> **PROBLEM DETAILS**
From the first line to the last, reproduce the records below exactly, omitting any picture.

Top of MATERIALS PROVIDED

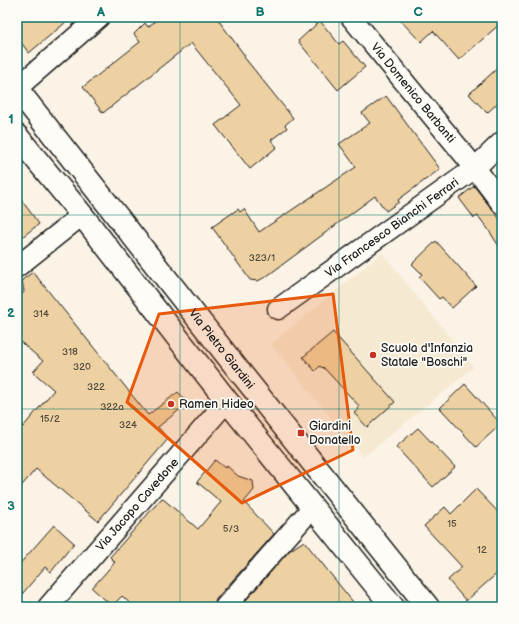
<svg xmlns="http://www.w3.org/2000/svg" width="519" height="624" viewBox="0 0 519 624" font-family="'Balsamiq Sans',sans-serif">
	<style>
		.built { fill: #f6e9d2 }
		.building { fill: #eed1a2; stroke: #1c1c1c }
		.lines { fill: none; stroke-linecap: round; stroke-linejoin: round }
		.minor-casing { stroke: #1c1c1c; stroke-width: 23 }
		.tertiary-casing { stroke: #1c1c1c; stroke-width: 25 }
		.minor { stroke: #fdfcf7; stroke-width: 20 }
		.tertiary { stroke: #fdfcf7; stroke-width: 22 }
		.marked { fill: #e8590c; fill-opacity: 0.2; stroke: #e8590c; stroke-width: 3; stroke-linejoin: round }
		.grid { fill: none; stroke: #0f766e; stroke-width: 1; stroke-opacity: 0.55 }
		.poi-dot { fill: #c8321e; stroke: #fdfcf7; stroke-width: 1.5 }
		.labels { text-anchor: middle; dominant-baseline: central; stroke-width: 3.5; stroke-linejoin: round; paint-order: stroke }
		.number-label { font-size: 10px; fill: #50493e }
		.street-label { font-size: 12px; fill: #1c1c1c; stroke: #fdfcf7 }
		.poi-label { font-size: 12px; fill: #1c1c1c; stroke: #fdfcf7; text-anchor: start }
		.neatline { fill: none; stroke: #0f766e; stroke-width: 1.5 }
		.grid-label { font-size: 13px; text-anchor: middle; font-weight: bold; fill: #0f766e }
	</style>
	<rect width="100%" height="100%" fill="#faf3e6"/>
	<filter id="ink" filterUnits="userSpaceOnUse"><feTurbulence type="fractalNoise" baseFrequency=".025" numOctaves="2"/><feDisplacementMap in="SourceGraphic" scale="8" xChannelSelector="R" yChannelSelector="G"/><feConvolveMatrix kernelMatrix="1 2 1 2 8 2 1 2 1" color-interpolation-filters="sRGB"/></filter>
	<g filter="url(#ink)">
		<path class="built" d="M382,253L474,367L363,457L271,344Z"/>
		<path class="building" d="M17,17H72L29,53L17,37Z
			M160,17H216L245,56L244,57L293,118L285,125L287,128L271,140L277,147L250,169L215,125L241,105L191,43L103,113L83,87L140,42L134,34L145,23L148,27Z
			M397,17H502V22L459,60L433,31L421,42Z
			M320,21L339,44L343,41L365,67L338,90L298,41Z
			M502,64V99L487,113L469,94Z
			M386,96L440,169L398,200L399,202L386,211L375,196L267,276L258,281L250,280L212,227L238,209L240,212L244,209L259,232L356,167L339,144L370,123L362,113Z
			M474,186L502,222V251L488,229L478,216L474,218L459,198Z
			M17,194L39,224L17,241Z
			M436,241L476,286L452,308L442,297L439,299L419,277L422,274L412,264Z
			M33,272L148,415L178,392L188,403L158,427L168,439L98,521L36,469L17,491V421L23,427L54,390L33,372L43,361L17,339V300L24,292L22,280Z
			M333,332L395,402L367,427L354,413L359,409L358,408L359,406L323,367L322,368L320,366L315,371L303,357Z
			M465,384L501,424L476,447L440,408Z
			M418,428L455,467L433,487L396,447Z
			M215,460L225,468L227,466L238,476L253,481L254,490L244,502L274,534L216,599L214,607H134L122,596L112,606L92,588L115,562L110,557L162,498L198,529L221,502L197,482Z
			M476,489L502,516V569L466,601L448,580L462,567L424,526L445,507L451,514Z
			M54,525L74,543L51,572L45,567L17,600V567Z
			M304,541L357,607H240L289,551Z"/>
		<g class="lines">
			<g class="minor-casing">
				<g id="minor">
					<path id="s1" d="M351,17L475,168L502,204"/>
					<path d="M17,88L99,17"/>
					<path d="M17,267L82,215"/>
					<path id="s2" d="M278,309L475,168L502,142"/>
					<path id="s3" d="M48,607L227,401"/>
					<path d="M225,607L313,507"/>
				</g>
			</g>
			<g class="tertiary-casing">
				<g id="tertiary">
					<path id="s4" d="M17,89L236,367L428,607"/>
					<path d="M17,136L82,215L227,401L393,607"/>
				</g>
			</g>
			<use href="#minor" class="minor"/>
			<use href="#tertiary" class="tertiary"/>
		</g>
	</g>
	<path class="marked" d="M333,294L353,450L242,503L127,402L159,314Z"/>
	<path class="grid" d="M180,17V607M339,17V607M17,215H502M17,409H502"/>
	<g class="poi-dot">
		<circle cx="373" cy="355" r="4"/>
		<circle cx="171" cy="404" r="4"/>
		<rect x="297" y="429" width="8" height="8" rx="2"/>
	</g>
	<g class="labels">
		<g class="number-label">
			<text x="262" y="258">323/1</text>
			<text x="41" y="314">314</text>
			<text x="70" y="352">318</text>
			<text x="82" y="367">320</text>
			<text x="96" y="387">322</text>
			<text x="112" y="407">322a</text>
			<text x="50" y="419">15/2</text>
			<text x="128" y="425">324</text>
			<text x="452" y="524">15</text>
			<text x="231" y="529">5/3</text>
			<text x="482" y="550">12</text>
		</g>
		<g class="street-label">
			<text stroke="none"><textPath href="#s1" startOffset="98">Via Domenico Barbanti</textPath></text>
			<text stroke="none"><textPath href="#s2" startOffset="140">Via Francesco Bianchi Ferrari</textPath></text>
			<text stroke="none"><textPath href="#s4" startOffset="331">Via Pietro Giardini</textPath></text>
			<text stroke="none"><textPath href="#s3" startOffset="136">Via Jacopo Cavedone</textPath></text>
		</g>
		<g class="poi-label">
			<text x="381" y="348">Scuola d'Infanzia<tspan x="381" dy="14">Statale "Boschi"</tspan></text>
			<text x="179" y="404">Ramen Hideo</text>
			<text x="309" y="426">Giardini<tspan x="309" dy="14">Donatello</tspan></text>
		</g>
	</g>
	<rect width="519" height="624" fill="none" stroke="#fdfcf7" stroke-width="44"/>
	<rect x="22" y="22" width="475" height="580" class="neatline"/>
	<g class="grid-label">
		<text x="101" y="16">A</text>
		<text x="260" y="16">B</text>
		<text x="418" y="16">C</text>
		<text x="11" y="123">1</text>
		<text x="11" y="317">2</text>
		<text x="11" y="510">3</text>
	</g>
</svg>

Bottom of MATERIALS PROVIDED

> **WRITTEN RESPONSE**
<svg xmlns="http://www.w3.org/2000/svg" width="519" height="624" viewBox="0 0 519 624" font-family="'Balsamiq Sans',sans-serif">
	<style>
		.built { fill: #f6e9d2 }
		.building { fill: #eed1a2; stroke: #1c1c1c }
		.lines { fill: none; stroke-linecap: round; stroke-linejoin: round }
		.minor-casing { stroke: #1c1c1c; stroke-width: 23 }
		.tertiary-casing { stroke: #1c1c1c; stroke-width: 25 }
		.minor { stroke: #fdfcf7; stroke-width: 20 }
		.tertiary { stroke: #fdfcf7; stroke-width: 22 }
		.marked { fill: #e8590c; fill-opacity: 0.2; stroke: #e8590c; stroke-width: 3; stroke-linejoin: round }
		.grid { fill: none; stroke: #0f766e; stroke-width: 1; stroke-opacity: 0.55 }
		.poi-dot { fill: #c8321e; stroke: #fdfcf7; stroke-width: 1.5 }
		.labels { text-anchor: middle; dominant-baseline: central; stroke-width: 3.5; stroke-linejoin: round; paint-order: stroke }
		.number-label { font-size: 10px; fill: #50493e }
		.street-label { font-size: 12px; fill: #1c1c1c; stroke: #fdfcf7 }
		.poi-label { font-size: 12px; fill: #1c1c1c; stroke: #fdfcf7; text-anchor: start }
		.neatline { fill: none; stroke: #0f766e; stroke-width: 1.5 }
		.grid-label { font-size: 13px; text-anchor: middle; font-weight: bold; fill: #0f766e }
	</style>
	<rect width="100%" height="100%" fill="#faf3e6"/>
	<filter id="ink" filterUnits="userSpaceOnUse"><feTurbulence type="fractalNoise" baseFrequency=".025" numOctaves="2"/><feDisplacementMap in="SourceGraphic" scale="8" xChannelSelector="R" yChannelSelector="G"/><feConvolveMatrix kernelMatrix="1 2 1 2 8 2 1 2 1" color-interpolation-filters="sRGB"/></filter>
	<g filter="url(#ink)">
		<path class="built" d="M382,253L474,367L363,457L271,344Z"/>
		<path class="building" d="M17,17H72L29,53L17,37Z
			M160,17H216L245,56L244,57L293,118L285,125L287,128L271,140L277,147L250,169L215,125L241,105L191,43L103,113L83,87L140,42L134,34L145,23L148,27Z
			M397,17H502V22L459,60L433,31L421,42Z
			M320,21L339,44L343,41L365,67L338,90L298,41Z
			M502,64V99L487,113L469,94Z
			M386,96L440,169L398,200L399,202L386,211L375,196L267,276L258,281L250,280L212,227L238,209L240,212L244,209L259,232L356,167L339,144L370,123L362,113Z
			M474,186L502,222V251L488,229L478,216L474,218L459,198Z
			M17,194L39,224L17,241Z
			M436,241L476,286L452,308L442,297L439,299L419,277L422,274L412,264Z
			M33,272L148,415L178,392L188,403L158,427L168,439L98,521L36,469L17,491V421L23,427L54,390L33,372L43,361L17,339V300L24,292L22,280Z
			M333,332L395,402L367,427L354,413L359,409L358,408L359,406L323,367L322,368L320,366L315,371L303,357Z
			M465,384L501,424L476,447L440,408Z
			M418,428L455,467L433,487L396,447Z
			M215,460L225,468L227,466L238,476L253,481L254,490L244,502L274,534L216,599L214,607H134L122,596L112,606L92,588L115,562L110,557L162,498L198,529L221,502L197,482Z
			M476,489L502,516V569L466,601L448,580L462,567L424,526L445,507L451,514Z
			M54,525L74,543L51,572L45,567L17,600V567Z
			M304,541L357,607H240L289,551Z"/>
		<g class="lines">
			<g class="minor-casing">
				<g id="minor">
					<path id="s1" d="M351,17L475,168L502,204"/>
					<path d="M17,88L99,17"/>
					<path d="M17,267L82,215"/>
					<path id="s2" d="M278,309L475,168L502,142"/>
					<path id="s3" d="M48,607L227,401"/>
					<path d="M225,607L313,507"/>
				</g>
			</g>
			<g class="tertiary-casing">
				<g id="tertiary">
					<path id="s4" d="M17,89L236,367L428,607"/>
					<path d="M17,136L82,215L227,401L393,607"/>
				</g>
			</g>
			<use href="#minor" class="minor"/>
			<use href="#tertiary" class="tertiary"/>
		</g>
	</g>
	<path class="marked" d="M333,294L353,450L242,503L127,402L159,314Z"/>
	<path class="grid" d="M180,17V607M339,17V607M17,215H502M17,409H502"/>
	<g class="poi-dot">
		<circle cx="373" cy="355" r="4"/>
		<circle cx="171" cy="404" r="4"/>
		<rect x="297" y="429" width="8" height="8" rx="2"/>
	</g>
	<g class="labels">
		<g class="number-label">
			<text x="262" y="258">323/1</text>
			<text x="41" y="314">314</text>
			<text x="70" y="352">318</text>
			<text x="82" y="367">320</text>
			<text x="96" y="387">322</text>
			<text x="112" y="407">322a</text>
			<text x="50" y="419">15/2</text>
			<text x="128" y="425">324</text>
			<text x="452" y="524">15</text>
			<text x="231" y="529">5/3</text>
			<text x="482" y="550">12</text>
		</g>
		<g class="street-label">
			<text stroke="none"><textPath href="#s1" startOffset="98">Via Domenico Barbanti</textPath></text>
			<text stroke="none"><textPath href="#s2" startOffset="140">Via Francesco Bianchi Ferrari</textPath></text>
			<text stroke="none"><textPath href="#s4" startOffset="331">Via Pietro Giardini</textPath></text>
			<text stroke="none"><textPath href="#s3" startOffset="136">Via Jacopo Cavedone</textPath></text>
		</g>
		<g class="poi-label">
			<text x="381" y="348">Scuola d'Infanzia<tspan x="381" dy="14">Statale "Boschi"</tspan></text>
			<text x="179" y="404">Ramen Hideo</text>
			<text x="309" y="426">Giardini<tspan x="309" dy="14">Donatello</tspan></text>
		</g>
	</g>
	<rect width="519" height="624" fill="none" stroke="#fdfcf7" stroke-width="44"/>
	<rect x="22" y="22" width="475" height="580" class="neatline"/>
	<g class="grid-label">
		<text x="101" y="16">A</text>
		<text x="260" y="16">B</text>
		<text x="418" y="16">C</text>
		<text x="11" y="123">1</text>
		<text x="11" y="317">2</text>
		<text x="11" y="510">3</text>
	</g>
</svg>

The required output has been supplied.